# V-Bandit v Wolfsheim Schh3,FH,KKl-1



## Molly Graf (Jul 20, 2006)

Video was the first one I ever put together, so apologies for quality - Bandit had just come over from Germany when this was done.

http://www.youtube.com/watch?v=WxN_L9Y2RP0


----------



## charles Turner (Mar 2, 2009)

Molly Graf said:


> Video was the first one I ever put together, so apologies for quality - Bandit had just come over from Germany when this was done.
> 
> http://www.youtube.com/watch?v=WxN_L9Y2RP0


love the dog, hate the song, the song was very disturbing.lol


----------



## Leslie Patterson (Mar 6, 2008)

Nice video. Handsome dog!


----------



## Jeff Oehlsen (Apr 7, 2006)

Another fine pet quality import. His intensity is lacking, and he looks to be sadly overweight.

I love the little fake display when he is backtied and even after a basic amount of intensity, we see the helper slip the sleeve and turn his back and the dog doesn't look twice.

Same shit, different dog.


----------



## Molly Graf (Jul 20, 2006)

As I wrote before, he had just come over from Germany when this video was made.
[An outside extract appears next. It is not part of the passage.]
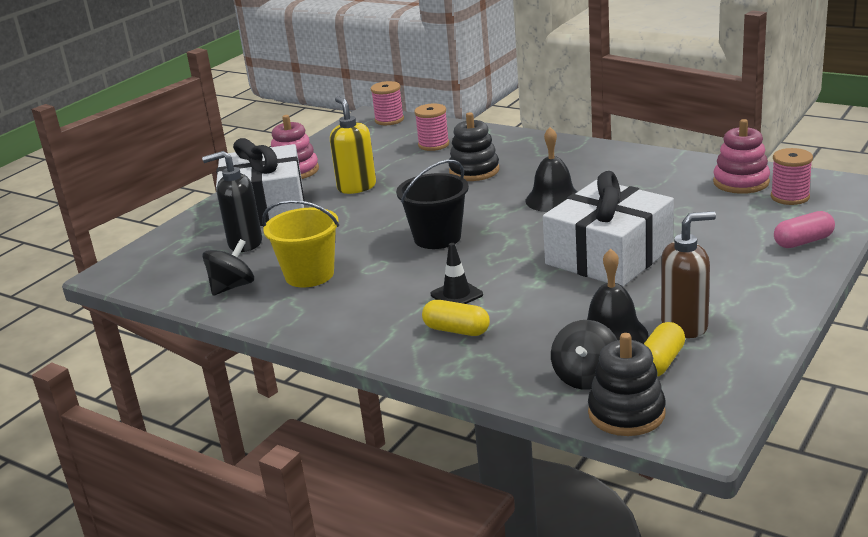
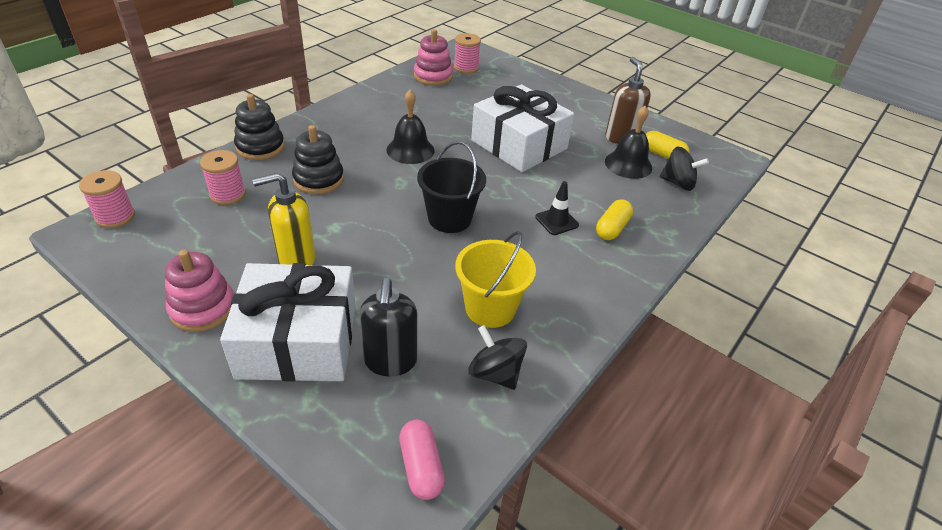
camera: 90 degrees left, 15 degrees up
black stacking toy [588,333,666,436] -> black stacking toy moved to [234,94,285,160]
pink capsule [774,211,835,248] -> pink capsule moved to [399,420,445,500]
The dog is excellent, but of course Jeff wouldn't know an excellent dog if it bit him. And, I'm not posting videos so that Jeff the ignorant (never titled a dog, never owned a dog that could be titled) can critique the dog. It's just a video to share here on the video gallery. Enjoy it or not, if you don't like my dogs or Schutzhund don't watch the video. Sorry about the song, I liked it LOL

molly


----------



## Jeff Oehlsen (Apr 7, 2006)

Are you using this dog as a stud dog ??


----------



## hillel schwartzman (Nov 9, 2008)

Told you folks ...
This is going to be interesting...
Mike this might be movie making material LMAO \\/\\/\\/


----------



## Jeff Oehlsen (Apr 7, 2006)

I take it you have an eagle son ? AAAAAAAAAAAAAAAAAAAAHAHAHAHAHAHAHHA

Wait, no, it was an eagle son that drove you to get into DS. LOL


----------



## Jason Hammel (Aug 13, 2009)

charles Turner said:


> love the dog, hate the song, the song was very disturbing.lol


I don't have a developed enough eye to comment on the dog but Daft Punk is the Shiznit. Must have a broad palet.

Of course it is better music suited for doggie dancing.:lol:


----------



## Chip Ditto (Dec 14, 2009)

Jason Hammel said:


> I don't have a developed enough eye to comment on the dog but Daft Punk is the Shiznit. Must have a broad palet.
> 
> Of course it is better music suited for doggie dancing.:lol:


 
I have a developed enough eye.... He is a pretty nice dog..


----------



## Tamara Villagomez (Nov 28, 2009)

I thik he looks really good very handsome boy too!


----------



## Jeff Oehlsen (Apr 7, 2006)

I think you should show him in AKC. Get a picture of him stacked.


----------